By adopting the above configuration, it becomes possible to completely dry the pattern formation in the case of manufacturing a semiconductor device, which is suitable for forming a fine pattern in a highly integrated semiconductor device.

In addition, the pattern forming method of the present invention has a remarkable effect that the substrate is less damaged or contaminated as compared with the conventional techniques using plasma and ions that have been implemented so far.

[Brief description of drawings]

1 to 4 are side views of a semiconductor device in a main part cut in a process step for explaining an embodiment of the present invention, and FIG. 5 is a film reduction counterion for explaining an effect of the present invention. It is a diagram regarding irradiation amount. In the figure, 1 is a silicon semiconductor substrate, 2 is a resist film, 3 is a B ⁺ beam, 4 is an ion implantation region, and 5 is ultraviolet rays.

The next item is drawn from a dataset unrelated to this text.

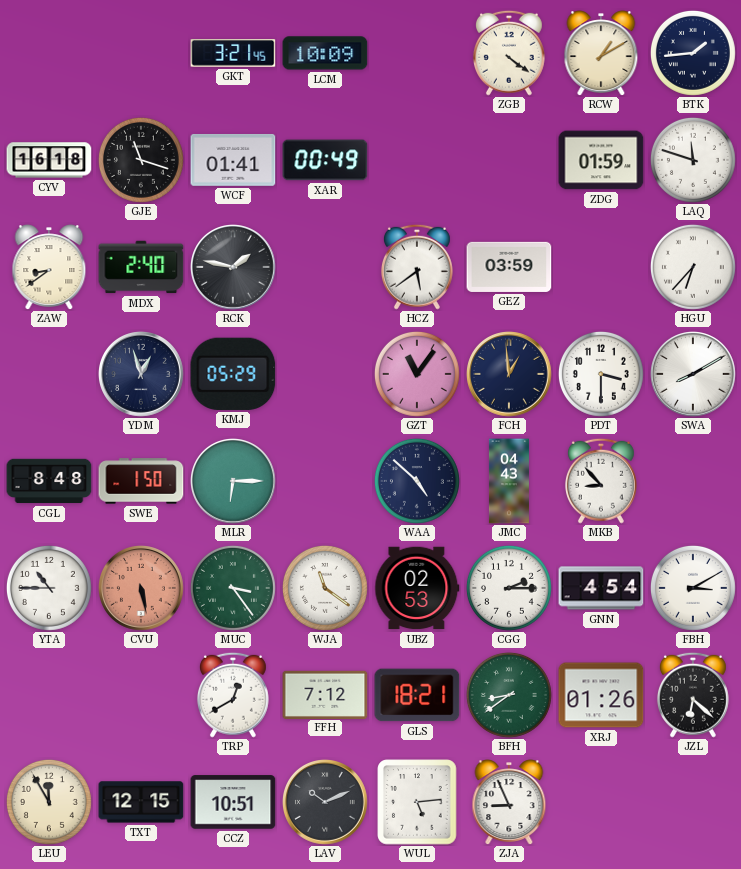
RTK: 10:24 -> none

─────────────────────────────────────────────────── ─── Continuation of front page (51) Int.Cl. ⁶ Identification number Internal reference number FI Technical indication 21/302 H (56) Reference JP-A-58-77230 (JP, A) JP-A-56- 167330 (JP, A) JP 58-4930 (JP, A) JP 55-98828 (JP, A) JP 44-18981 (JP, B1) JP 41-1085 (JP, B1)

Claims (1)

[Claims] 1. A step of forming a positive resist film on a substrate, and a step of selectively irradiating the positive resist film with a boron ion beam to form an impurity-containing region in the positive resist film. Then, radicals are generated by irradiating with ultraviolet rays in a state where the entire positive resist film is placed in an oxygen atmosphere, leaving the positive resist film in the impurity-containing region and leaving the positive resist in the other portions. A step of dry-etching and removing the resist film; a step of dry-etching the underlayer using the positive-type resist film in the impurity-containing region as a mask; and a step of removing the positive-type resist film in the impurity-containing region with oxygen. In a state of being placed in a plasma atmosphere, the positive resist film in the impurity-containing region is substantially completely removed without being irradiated with ultraviolet light. And a step of performing line etching, which is included in the pattern forming method.